**Your goal:**
An exact copy of every entry is needed, without any of the pictures.

**Data records:**
——————————
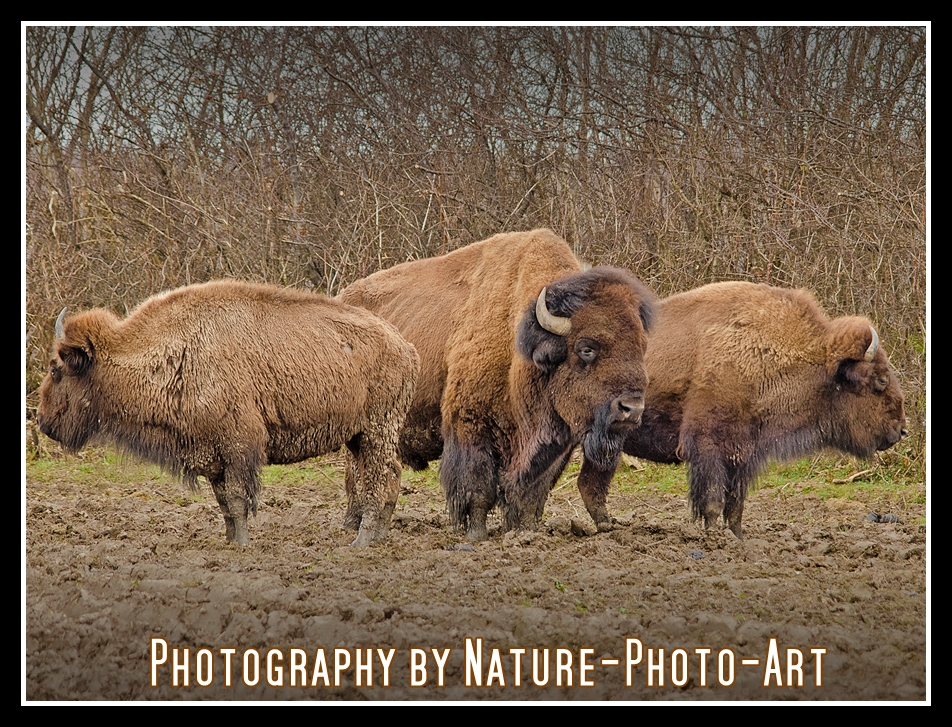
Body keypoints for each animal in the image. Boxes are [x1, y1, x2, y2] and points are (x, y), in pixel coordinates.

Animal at [37, 282, 416, 548]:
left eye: (57, 370)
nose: (42, 421)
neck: (174, 349)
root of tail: (404, 345)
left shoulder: (236, 447)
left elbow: (236, 499)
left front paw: (243, 544)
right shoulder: (213, 456)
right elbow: (224, 503)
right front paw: (231, 541)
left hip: (377, 430)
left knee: (380, 479)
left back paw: (361, 541)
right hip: (359, 436)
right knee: (389, 476)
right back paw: (376, 537)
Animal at [338, 228, 660, 540]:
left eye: (642, 347)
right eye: (586, 348)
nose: (631, 408)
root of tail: (344, 296)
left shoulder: (551, 449)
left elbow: (531, 494)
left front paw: (525, 531)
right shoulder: (471, 427)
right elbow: (478, 488)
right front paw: (476, 535)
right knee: (357, 473)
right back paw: (352, 523)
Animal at [572, 282, 908, 536]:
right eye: (880, 380)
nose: (901, 430)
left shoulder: (744, 453)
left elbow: (736, 503)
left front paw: (735, 535)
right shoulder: (709, 445)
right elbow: (712, 499)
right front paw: (713, 536)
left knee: (589, 484)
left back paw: (607, 526)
——————————
**Solved exercise:**
Body keypoints for each animal in the image. Boxes are [x1, y1, x2, y2] and points are (x, y), in pixel coordinates.

Animal at [37, 282, 416, 548]:
left eye: (57, 370)
nose: (42, 421)
neck: (174, 349)
root of tail: (404, 345)
left shoulder: (236, 447)
left elbow: (236, 499)
left front paw: (243, 544)
right shoulder: (213, 456)
right elbow: (224, 503)
right front paw: (231, 541)
left hip: (377, 430)
left knee: (380, 479)
left back paw: (361, 541)
right hip: (359, 436)
right knee: (389, 476)
right back paw: (376, 537)
Animal at [338, 228, 660, 540]:
left eye: (642, 347)
right eye: (586, 348)
nose: (631, 408)
root of tail: (344, 296)
left shoulder: (551, 449)
left elbow: (531, 494)
left front paw: (525, 531)
right shoulder: (471, 427)
right elbow: (478, 488)
right front paw: (476, 535)
right knee: (357, 473)
right back paw: (352, 523)
Animal at [572, 282, 908, 536]:
right eye: (880, 380)
nose: (901, 430)
left shoulder: (744, 453)
left elbow: (736, 503)
left front paw: (735, 535)
right shoulder: (709, 445)
right elbow: (712, 499)
right front paw: (713, 536)
left knee: (589, 484)
left back paw: (607, 526)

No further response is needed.